His actual debut on disc was as one of two assistant conductors (the other was Maurice Peress) on Bernstein’s 1962 New York Philharmonic recording of Charles Ives’s Central Park in the Dark, and by the time he came to record Turangalîla in 1967 his rise and rise had become thankfully unstoppable. Bernstein appointed him as NYPO assistant after word came from Berlin that Karajan had a star pupil; Karajan had heard about this exhilarating new Japanese conductor after Ozawa scooped the highly prestigious Koussevitzky Prize at Tanglewood in 1960.

And Ozawa ended up at Tanglewood through a recommendation from Charles Munch. Not a bad list of guiding figures for a nascent talent who, only 10 years earlier, had been conducting local orchestras in Japan.
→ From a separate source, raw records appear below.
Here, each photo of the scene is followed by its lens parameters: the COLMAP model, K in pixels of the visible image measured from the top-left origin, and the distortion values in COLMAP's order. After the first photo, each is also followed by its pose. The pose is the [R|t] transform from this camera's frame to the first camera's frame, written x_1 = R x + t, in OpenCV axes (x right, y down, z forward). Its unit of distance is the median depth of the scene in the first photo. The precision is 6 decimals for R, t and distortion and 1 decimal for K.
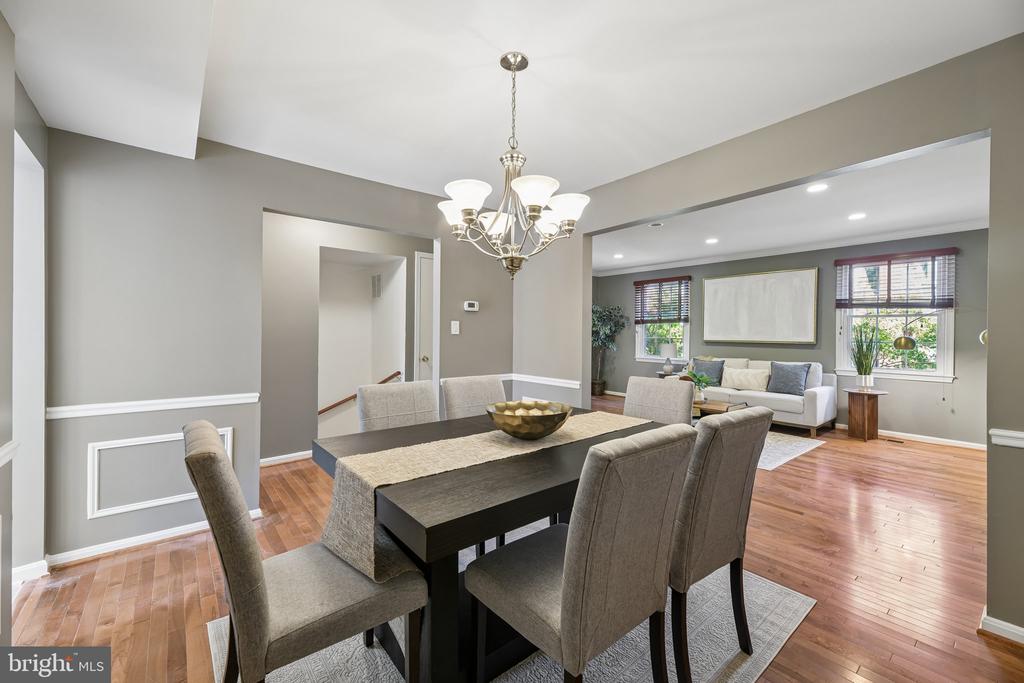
lens RADIAL K [[414.7, 0, 515.7], [0, 414.7, 339.5], [0, 0, 1]] dist [0.011332, -0.001074]
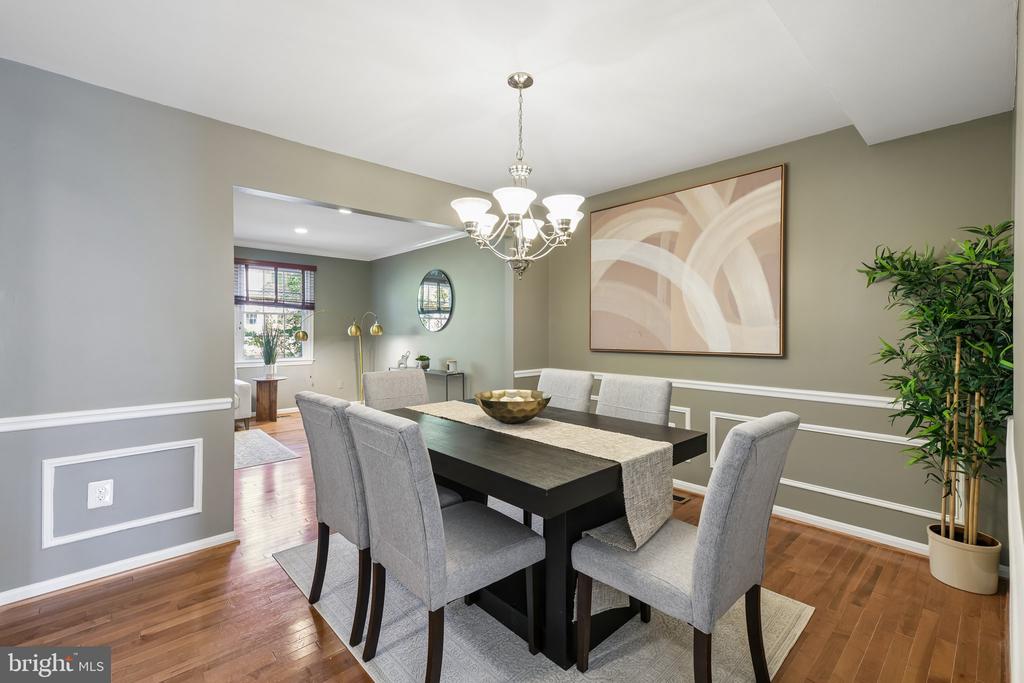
lens RADIAL K [[445.9, 0, 515.5], [0, 445.9, 330.0], [0, 0, 1]] dist [0.017954, -0.000983]
pose [[-0.067084, -0.001882, 0.997746, -0.405004], [0.012310, 0.999921, 0.002713, -0.004793], [-0.997671, 0.012465, -0.067055, 0.379713]]
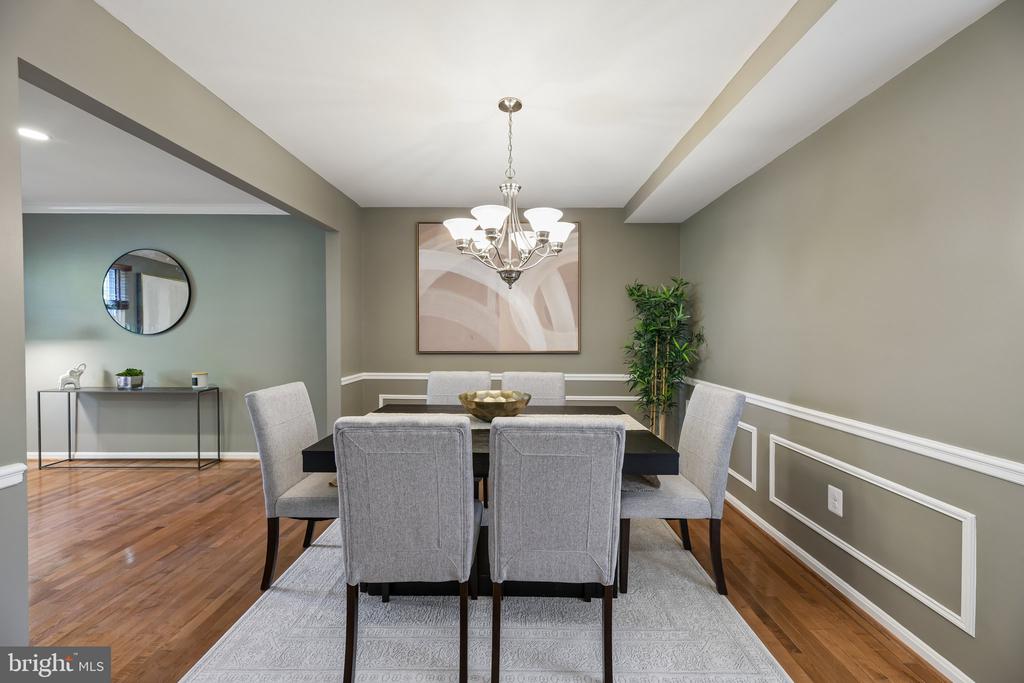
lens RADIAL K [[414.7, 0, 511.7], [0, 414.7, 337.4], [0, 0, 1]] dist [0.011332, -0.001074]
pose [[-0.764331, -0.012867, 0.644696, -0.267211], [0.001804, 0.999754, 0.022092, -0.010873], [-0.644822, 0.018049, -0.764120, 0.659987]]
Interviewed by the horn player Fergus McWilliam on the Berlin Philharmonic’s Digital Concert Hall, Ozawa speaks about another early inspiration, the Japanese conductor Hideo Saito, with deep love and respect. ‘There was no background or tradition for classical music in Japan until Saito, who studied cello in Germany before the war, and then came back to Japan,’ he says. Also a mouse-click away on YouTube is archival footage of Ozawa interviewing Karajan. Ozawa reminds Karajan of his advice about how to tackle the opening of Brahms’s Second Symphony – ‘Let the flute start and the violins will follow.’ ‘Yes, if it’s already running, don’t disturb it,’ Karajan laughs – a sentiment that could easily stand as Ozawa’s own personal motto.

For a conductor of Ozawa’s standing, though, his discography is unexpectedly patchy. As Music Director of the Boston SO between 1973 and 2002, Ozawa recorded for Telarc – a fine set of Beethoven’s piano concertos with Rudolf Serkin stands out – yet no one dwells on his cycles of Beethoven and Brahms symphonies cut with the Saito Kinen Orchestra during the early 1990s. But it might be a good idea if they did – Ozawa keeps the rhythmic impetus crisp and taut, while the lambent shine he coaxes out of his orchestra beams. Also with the Saito Kinen Orchestra came a clear-as-mountain spring water disc of Bartók’s Concerto for Orchestra and Music for Strings, Percussion and Celeste, reminding us that Ozawa has long relished unpicking what might be described as early- to mid-20th-century tonal-based modernism: Bartók, Stravinsky, Ravel, Debussy and Richard Strauss.

The past few years have been tough as Ozawa continues to battle health problems triggered by a diagnosis of oesophageal cancer in 2010. But the fight-back has started. In June, he led musicians from his Geneva-based International Academy in Bach and Bartók. A chair was discreetly placed on the podium, but reports suggest he danced and gyrated, using his body to shape the music, and the chair went largely unused.